Wi Russia colonize california

Do you mean all of California or part of it? There was Fort Ross, so north California isn’t a stretch. If they somehow took over all of California without Britain or America stepping in, Alaska could make Russia very rich with gold and oil.
 
Do you mean all of California or part of it? There was Fort Ross, so north California isn’t a stretch. If they somehow took over all of California without Britain or America stepping in, Alaska could make Russia very rich with gold and oil.
Plus for them to be able to logically do it, Russia would need either to heavily settle Alaska, or win the Russo-Japanese war, simply to make getting to California easier
 
Plus for them to be able to logically do it, Russia would need either to heavily settle Alaska, or win the Russo-Japanese war, simply to make getting to California easier

Fort Ross was founded to be able to procure supplies for Alaska (Russian settlers there had been dying from starvation). The attempts to expand proved to be costly and after agreement regarding food supplies for Alaska was made with Hudson Bay Company (and most of the local otters had been exterminated) the settlement lost most of its practical sense.

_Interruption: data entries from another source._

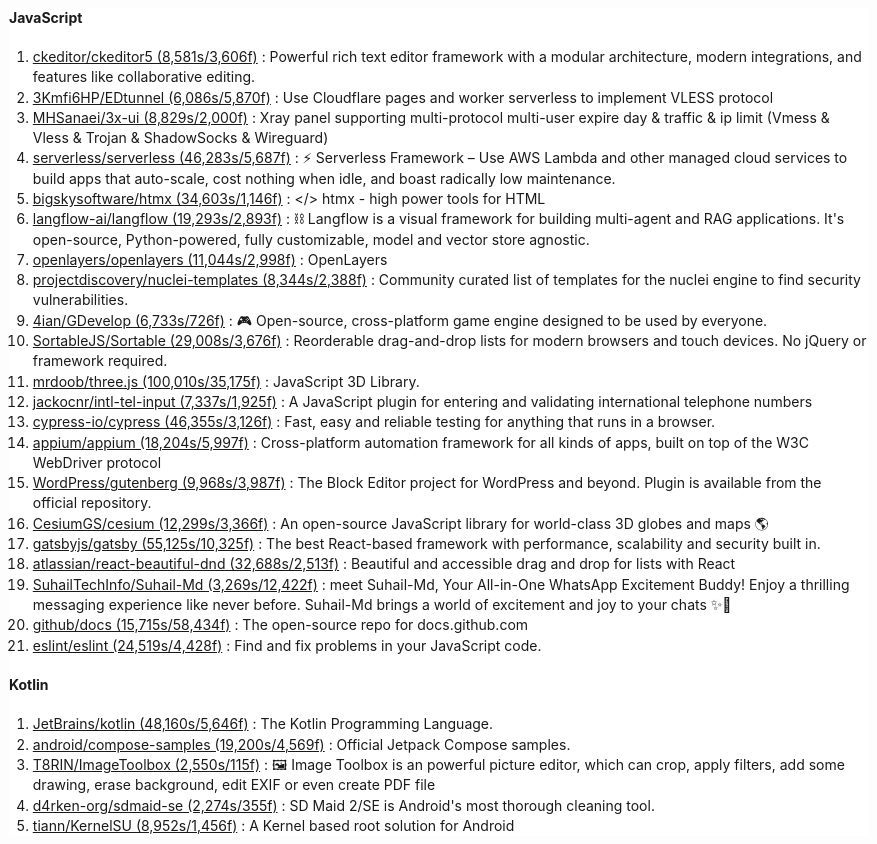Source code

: #### JavaScript
1. [ckeditor/ckeditor5 (8,581s/3,606f)](https://github.com/ckeditor/ckeditor5) : Powerful rich text editor framework with a modular architecture, modern integrations, and features like collaborative editing.
2. [3Kmfi6HP/EDtunnel (6,086s/5,870f)](https://github.com/3Kmfi6HP/EDtunnel) : Use Cloudflare pages and worker serverless to implement VLESS protocol
3. [MHSanaei/3x-ui (8,829s/2,000f)](https://github.com/MHSanaei/3x-ui) : Xray panel supporting multi-protocol multi-user expire day & traffic & ip limit (Vmess & Vless & Trojan & ShadowSocks & Wireguard)
4. [serverless/serverless (46,283s/5,687f)](https://github.com/serverless/serverless) : ⚡ Serverless Framework – Use AWS Lambda and other managed cloud services to build apps that auto-scale, cost nothing when idle, and boast radically low maintenance.
5. [bigskysoftware/htmx (34,603s/1,146f)](https://github.com/bigskysoftware/htmx) : </> htmx - high power tools for HTML
6. [langflow-ai/langflow (19,293s/2,893f)](https://github.com/langflow-ai/langflow) : ⛓️ Langflow is a visual framework for building multi-agent and RAG applications. It's open-source, Python-powered, fully customizable, model and vector store agnostic.
7. [openlayers/openlayers (11,044s/2,998f)](https://github.com/openlayers/openlayers) : OpenLayers
8. [projectdiscovery/nuclei-templates (8,344s/2,388f)](https://github.com/projectdiscovery/nuclei-templates) : Community curated list of templates for the nuclei engine to find security vulnerabilities.
9. [4ian/GDevelop (6,733s/726f)](https://github.com/4ian/GDevelop) : 🎮 Open-source, cross-platform game engine designed to be used by everyone.
10. [SortableJS/Sortable (29,008s/3,676f)](https://github.com/SortableJS/Sortable) : Reorderable drag-and-drop lists for modern browsers and touch devices. No jQuery or framework required.
11. [mrdoob/three.js (100,010s/35,175f)](https://github.com/mrdoob/three.js) : JavaScript 3D Library.
12. [jackocnr/intl-tel-input (7,337s/1,925f)](https://github.com/jackocnr/intl-tel-input) : A JavaScript plugin for entering and validating international telephone numbers
13. [cypress-io/cypress (46,355s/3,126f)](https://github.com/cypress-io/cypress) : Fast, easy and reliable testing for anything that runs in a browser.
14. [appium/appium (18,204s/5,997f)](https://github.com/appium/appium) : Cross-platform automation framework for all kinds of apps, built on top of the W3C WebDriver protocol
15. [WordPress/gutenberg (9,968s/3,987f)](https://github.com/WordPress/gutenberg) : The Block Editor project for WordPress and beyond. Plugin is available from the official repository.
16. [CesiumGS/cesium (12,299s/3,366f)](https://github.com/CesiumGS/cesium) : An open-source JavaScript library for world-class 3D globes and maps 🌎
17. [gatsbyjs/gatsby (55,125s/10,325f)](https://github.com/gatsbyjs/gatsby) : The best React-based framework with performance, scalability and security built in.
18. [atlassian/react-beautiful-dnd (32,688s/2,513f)](https://github.com/atlassian/react-beautiful-dnd) : Beautiful and accessible drag and drop for lists with React
19. [SuhailTechInfo/Suhail-Md (3,269s/12,422f)](https://github.com/SuhailTechInfo/Suhail-Md) : meet Suhail-Md, Your All-in-One WhatsApp Excitement Buddy! Enjoy a thrilling messaging experience like never before. Suhail-Md brings a world of excitement and joy to your chats ✨🤖
20. [github/docs (15,715s/58,434f)](https://github.com/github/docs) : The open-source repo for docs.github.com
21. [eslint/eslint (24,519s/4,428f)](https://github.com/eslint/eslint) : Find and fix problems in your JavaScript code.

#### Kotlin
1. [JetBrains/kotlin (48,160s/5,646f)](https://github.com/JetBrains/kotlin) : The Kotlin Programming Language.
2. [android/compose-samples (19,200s/4,569f)](https://github.com/android/compose-samples) : Official Jetpack Compose samples.
3. [T8RIN/ImageToolbox (2,550s/115f)](https://github.com/T8RIN/ImageToolbox) : 🖼️ Image Toolbox is an powerful picture editor, which can crop, apply filters, add some drawing, erase background, edit EXIF or even create PDF file
4. [d4rken-org/sdmaid-se (2,274s/355f)](https://github.com/d4rken-org/sdmaid-se) : SD Maid 2/SE is Android's most thorough cleaning tool.
5. [tiann/KernelSU (8,952s/1,456f)](https://github.com/tiann/KernelSU) : A Kernel based root solution for Android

The main problem with the whole idea was that to be at least theoretically feasible it requires a much earlier settlement of the Russian Far East with readjustment of the border along the modern lines. Even then, the reason for the schema is anything but clear: Russia did have Southern Siberia and Far East to settle (did not quite happen until early XX) and, except for the furs (sea otter was almost extinct by mid-XIX) there was nothing attractive in Alaska or California.

Anyway, formally, neither Alaska nor Ross Settlement were Russian colonies: they were territories administered by Russian-American Company, which was formally a private enterprise which was steadily losing money (it just “happened” that the imperial family was among the major shareholders, which helped with the issues of subsidies :)).